Слова теряются. На их место приходят другие, но их я отталкиваю подальше. Нет, не могу. Не сейчас. Не получится, как бы я ни хотел. И я произношу совсем иное:
– Я придумал, чем хочу заняться сейчас. Если это возможно. Хочу убраться на могилах тех четверых. Вы поможете мне сплести венки?
На стене сбоку от меня мелькает резкая тень качнувшейся ветки – расползается по солнечному камню паутиной и пропадает. Глубоко вдохнув запах ландышей, я снова решаюсь посмотреть на Орфо и ловлю мгновение, в которое она прячет удивление.
– Конечно. – Она кивает, даже улыбается. – Хорошая мысль.
– Запах смерти поутру, ю-ху! – выказывает чуть больше иронии Скорфус. Ведь междометие «ю-ху», что бы оно ни значило, явно иронично.
Я пожимаю плечами и допиваю кофе. Хорошая или не хорошая, но я чувствую, что должен это сделать. Увидеть последствия того, что сотворил. Окончательно впустить их в свою реальность. Ту, где я снова человек. Но прежним уже вряд ли буду.
3. Посол доброй воли. Орфо
Я не должна это чувствовать, но чувствую.
То, как отец смотрел на Эвера, как говорил с ним и как в конце концов тот даже позволил ему прикосновение, наполнило сердце горечью. Знаю, ревновать глупо. Знаю, это другое. Знаю, отец скучал. Но все равно воспоминания об их задушевной беседе навязчиво крутятся в голове. Это… несправедливо.
Остановись, Орфо. Хватит. Вы молодцы оба, а меряться преступлениями – последнее, что вам нужно делать, чтобы хоть чего-то добиться.

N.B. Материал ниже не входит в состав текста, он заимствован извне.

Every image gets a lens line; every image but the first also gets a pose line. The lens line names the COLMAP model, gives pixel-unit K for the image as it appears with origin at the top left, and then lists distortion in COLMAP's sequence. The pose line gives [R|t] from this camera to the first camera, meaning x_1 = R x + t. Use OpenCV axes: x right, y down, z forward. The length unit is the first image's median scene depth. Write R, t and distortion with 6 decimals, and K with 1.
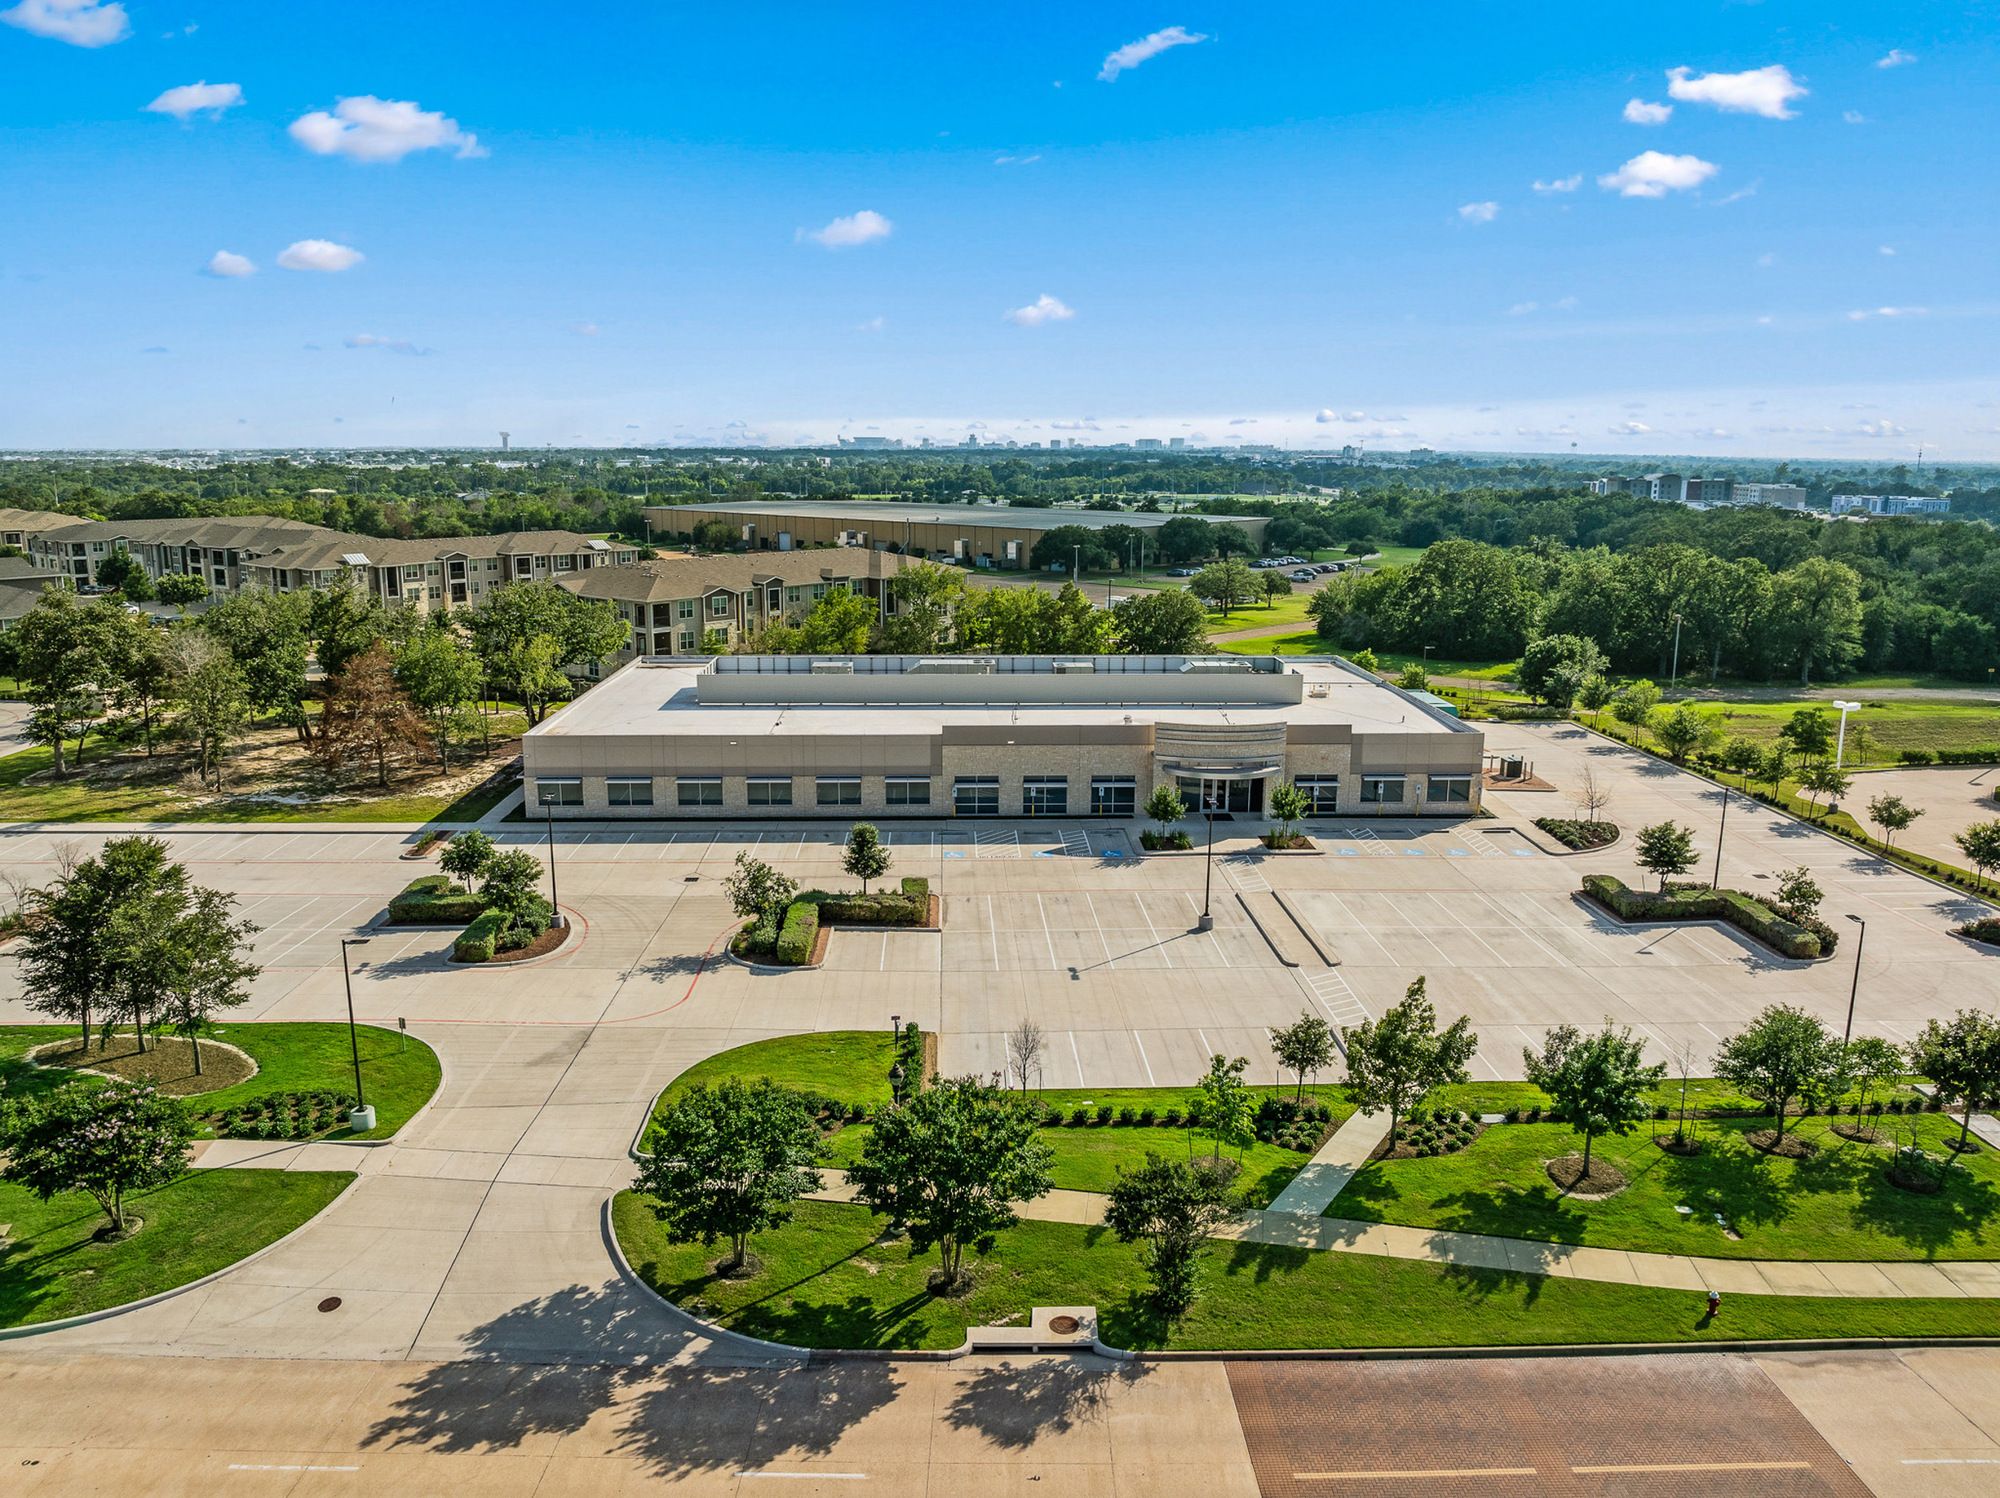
lens RADIAL K [[1407.1, 0, 1000.1], [0, 1407.1, 746.5], [0, 0, 1]] dist [-0.044963, 0.000587]
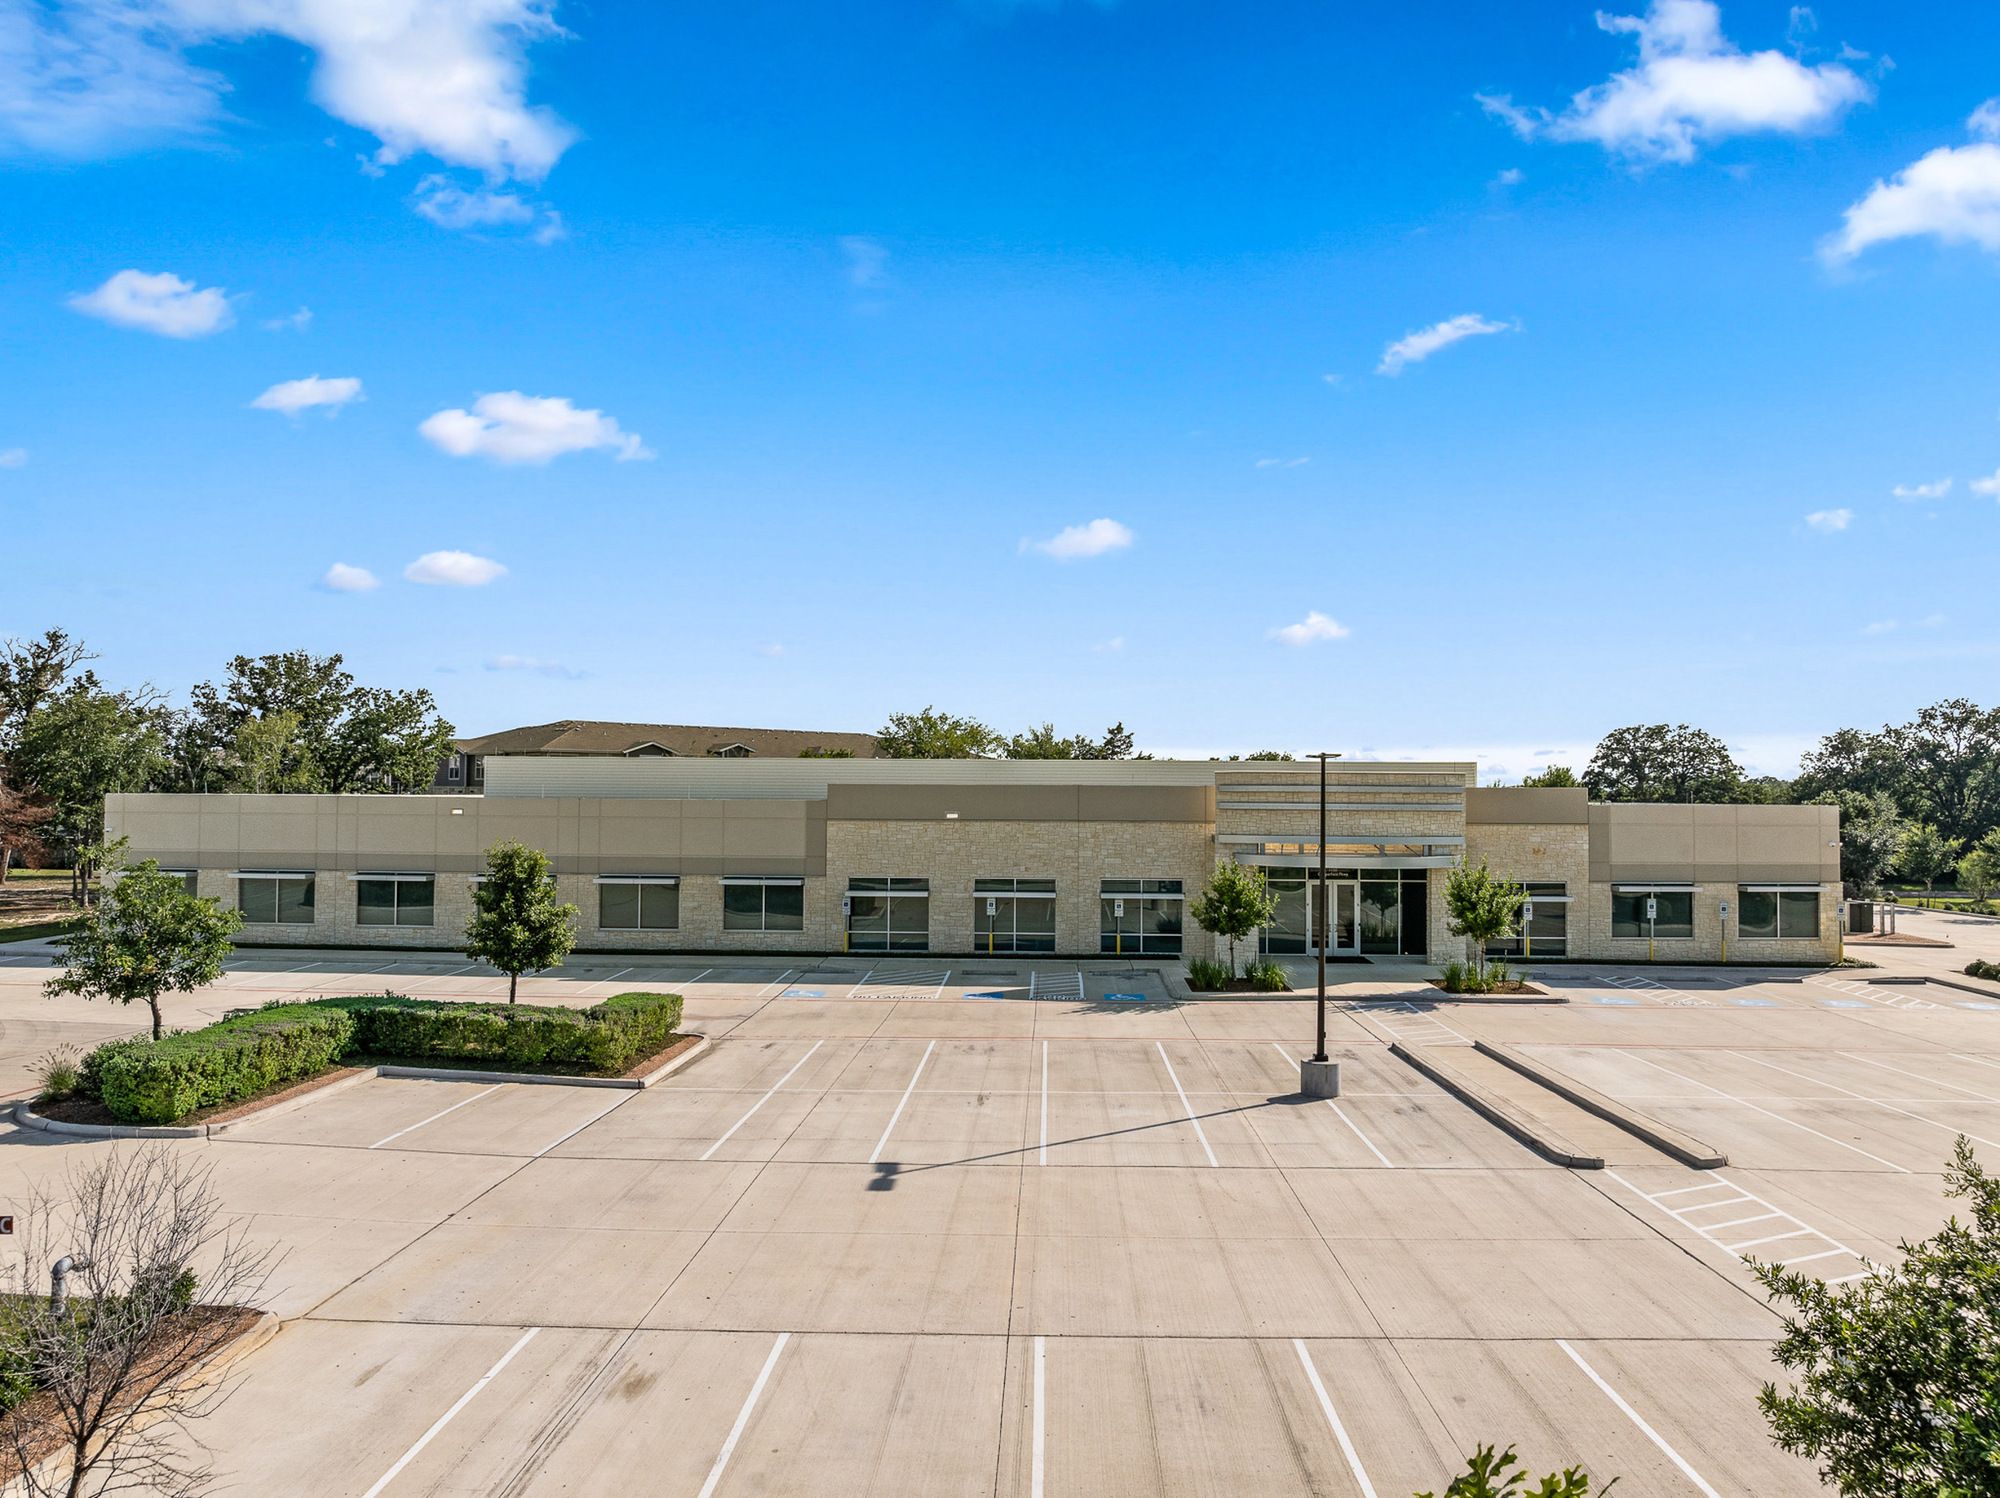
lens RADIAL K [[1407.1, 0, 1007.8], [0, 1407.1, 746.9], [0, 0, 1]] dist [-0.044963, 0.000587]
pose [[0.997296, -0.000827, -0.073489, 0.074345], [-0.016857, 0.970705, -0.239681, 0.108503], [0.071535, 0.240272, 0.968066, 0.497743]]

На этой мысли Эвер опять спотыкается и припадает на колено. Путь для него длинноват, да еще солнце палит нещадно: чтобы попасть в Святую рощу, а потом в санктуарий, нужно преодолеть весь замковый пляж и обогнуть дальний край бухты. С пляжем мы почти справились, а вот возле высоких ноздреватых скал Эвер, кажется, готов потерять сознание.
– Эй, эй! – Я наклоняюсь и, уперев руки в бедра, смотрю на него. – Может, вернемся?
– Не надо, – выдыхает он хрипло, морщится и прижимает ладонь ко рту.
Снова кашель. Снова окровавленные камни, благо парочка, не больше. С завтрака у него было только два-три таких приступа, но все равно я ловлю себя на мерзком ощущении, когда сжимаются и сердце, и желудок. Жалость, а не отвращение. Смутный страх, что это навсегда.
– Умой лицо, – тихо советую я: к нам как раз подползает мягкая морская волна.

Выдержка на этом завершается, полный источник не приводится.